D’un autre côté, je trouve très intéressante la réforme éducative que le Japon a mise en œuvre en 2023, qu’ils ont appelée « Brave Change ». Le nouveau programme est très simple, avec seulement cinq matières : arithmétique commerciale, lecture, éducation civique, informatique et langues. L'idée est de former des étudiants dès le plus jeune âge dans le cadre d' une citoyenneté mondiale , de former des jeunes à la capacité de questionnement, à la pensée socratique, à la capacité de dénaturer ce qu'ils consomment.

Aujourd'hui, nous parlons déjà d' hallucinations artificielles , qui posent un défi crucial, en particulier pour les personnes ayant moins d'expérience en matière d'éducation, qui peuvent avoir moins de capacité de « filtrage » et ont tendance à croire que le numérique est réel. Récemment, le CTO (Chief Technology Officer) de ChatGPT a averti qu'il y a des gens qui commencent à avoir des hallucinations artificielles, de faux souvenirs . On voit là aussi l’importance de pouvoir dénaturer ce que l’on voit dans l’environnement numérique.

–Dans le livre, vous sauvez des expériences éducatives qui privilégient l’importance de la rencontre, qui font place aux émotions et aux défis liés à la santé mentale. Est-ce aussi une manière de mettre l’humain au premier plan, sans pour autant ignorer la centralité de l’apprentissage ?

–Nous revenons aujourd’hui à des méthodologies pédagogiques qui mettent en avant la rencontre, l’expérience en temps réel. À l’ère de la post-vérité, où je ne sais plus si une vidéo est réelle ou non, le moment de l’expérience en personne devient tout à fait nécessaire. Au fond, nous sommes toujours à la recherche de ce qui nous marque. L'éducation est avant tout une rencontre humaine . Cette rencontre est la condition de possibilité pour que l’expérience d’apprentissage se produise. Un directeur m'a dit qu'après la pandémie, ce qui se passe à l'école doit être super significatif, parce que si les adolescents ne partent pas, il y aura des ruptures, il y aura des cas très graves de santé mentale.

–À l'école et à l'université, le défi se pose d'entrer en dialogue avec la culture des enfants, de « s'adapter » aux formats auxquels ils sont habitués. Dans quelle mesure existe-t-il une voie pour l’avenir de l’éducation ? Est-il souhaitable qu’une classe ressemble à TikTok ?

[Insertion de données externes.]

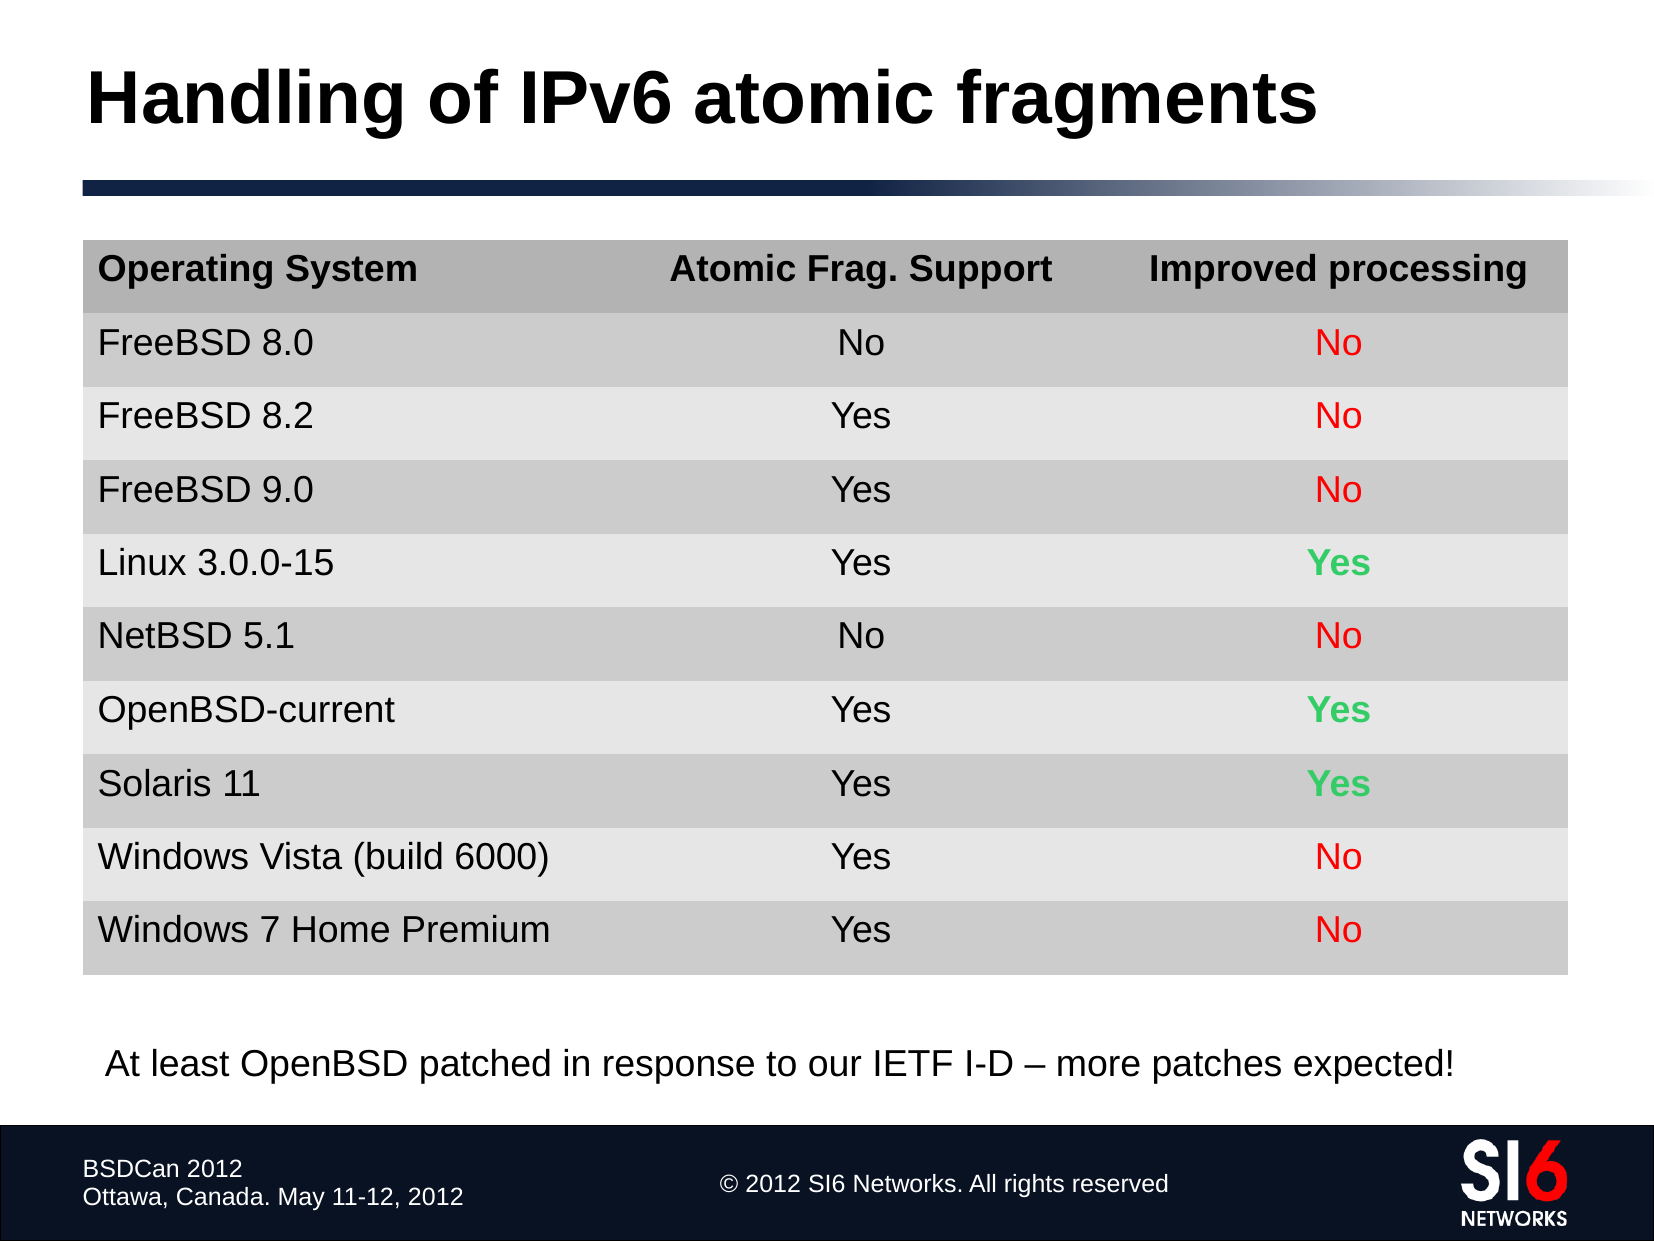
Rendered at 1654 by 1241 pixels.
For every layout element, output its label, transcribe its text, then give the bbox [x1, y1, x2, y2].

–Je pense qu’une chose se situe au niveau primaire, où la captation de l’attention et la place de l’autorité sont différentes. Mais au niveau universitaire , il existe certaines possibilités. Dans le livre je cite le cas d'un professeur qui a développé le concept de « café, croissant, petit-déjeuner et connaissance », où il choisit un concept et avec quelques outils d'IA freemium il crée de courtes vidéos avec des avatars , au format TikTok. Ainsi, pendant que les élèves se préparent pour le cours, en prenant un café avec un croissant, ils regardent la vidéo et ce professeur s'assure qu'ils ont déjà un ancrage théorique pour commencer le cours. Cela fonctionne pour lui parce que cela les rend accros, mais vient ensuite le cours, ce qui est le plus important. Et si la vidéo n’est pas là, il perd une place dans la « grille » d’attention de ses élèves. Je pense qu’il y a un point là : le format est très prégnant, et il est important de montrer que vous comprenez cette culture. Mais le format ne peut pas manger de connaissances, car cette technologie n'a pas été conçue avec un objectif pédagogique , mais avec la logique de vendre et d'arriver plus vite.